Being an American abroad is an 'embarrassment': JPMorgan CEO

He says, there would be much stronger growth if there were more intelligent decisions

Jamie Dimon
Jamie Dimon
Bloomberg
Last Updated : Jul 16 2017 | 12:27 AM IST
JPMorgan Chase & Co. Chief Executive Officer Jamie Dimon, fresh from a work trip overseas, unloaded on everything that’s holding back US businesses.

“It’s almost an embarrassment being an American travelling around the world,” Dimon, 61, said on a conference call with analysts. He doesn’t like listening to the “stupid sh*t” Americans have to deal with, expressing frustration over the nation’s inability to invest in infrastructure and overhaul the tax code. “There would be much stronger growth if there were more intelligent decisions and less gridlock.”

Dimon heaped his ire on the US media during an earlier call with reporters to discuss JPMorgan’s second-quarter results. Reporters should focus on the major issues the nation faces rather than the vagaries of the firm’s trading businesses, he said. The biggest US bank reported record profit despite a 19 per cent revenue drop for its bond-trading franchise.

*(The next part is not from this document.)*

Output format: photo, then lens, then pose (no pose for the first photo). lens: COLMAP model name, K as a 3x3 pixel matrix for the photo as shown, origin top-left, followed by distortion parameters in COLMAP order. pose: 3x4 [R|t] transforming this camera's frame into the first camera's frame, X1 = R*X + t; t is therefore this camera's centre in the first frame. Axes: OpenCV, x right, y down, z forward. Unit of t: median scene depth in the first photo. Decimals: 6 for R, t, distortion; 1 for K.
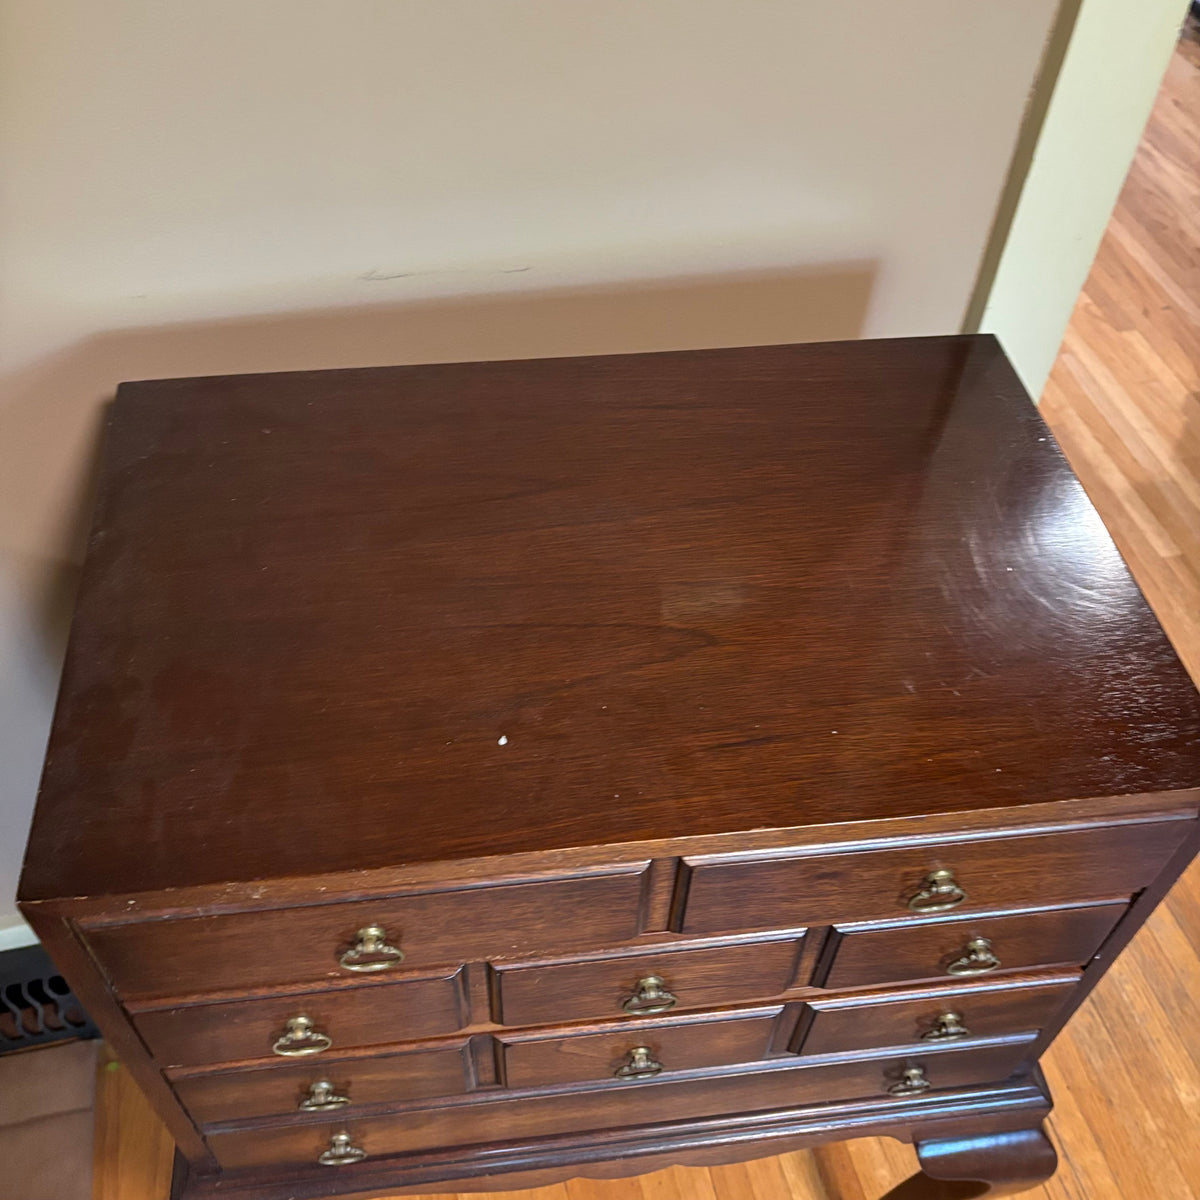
lens RADIAL K [[1220.2, 0, 596.1], [0, 1220.2, 601.5], [0, 0, 1]] dist [0.027050, 0.000000]
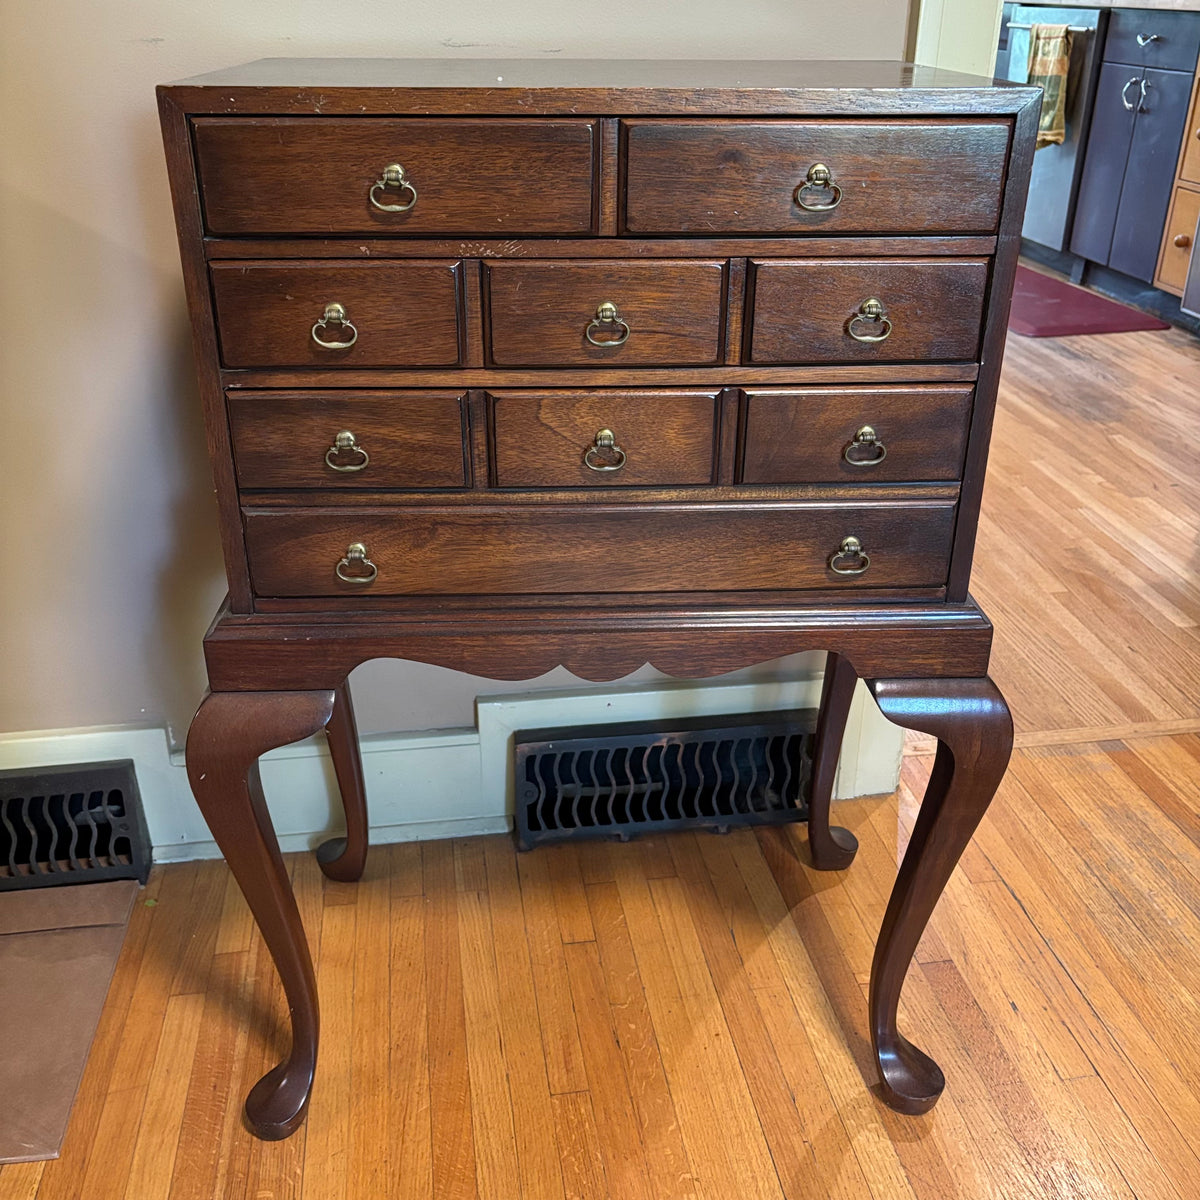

“The United States of America has to start to focus on policy which is good for all Americans, and that is infrastructure, regulation, taxation, education,” Dimon said. “Why you guys don’t write about it every day is completely beyond me. And, like, who cares about fixed-income trading in the last two weeks of June? I mean, seriously.”

Dimon, his voice rising, reeled off statistics to highlight the nation’s failures: Half of the kids in “inner-city schools” don’t graduate; the opioid epidemic claims 35,000 lives a year; and the US hasn’t built a major airport in 20 years, he said.

Dimon had just returned from visiting Israel, Ireland and France, where governments “deeply recognise” the importance of a competitive corporate tax scheme, he said.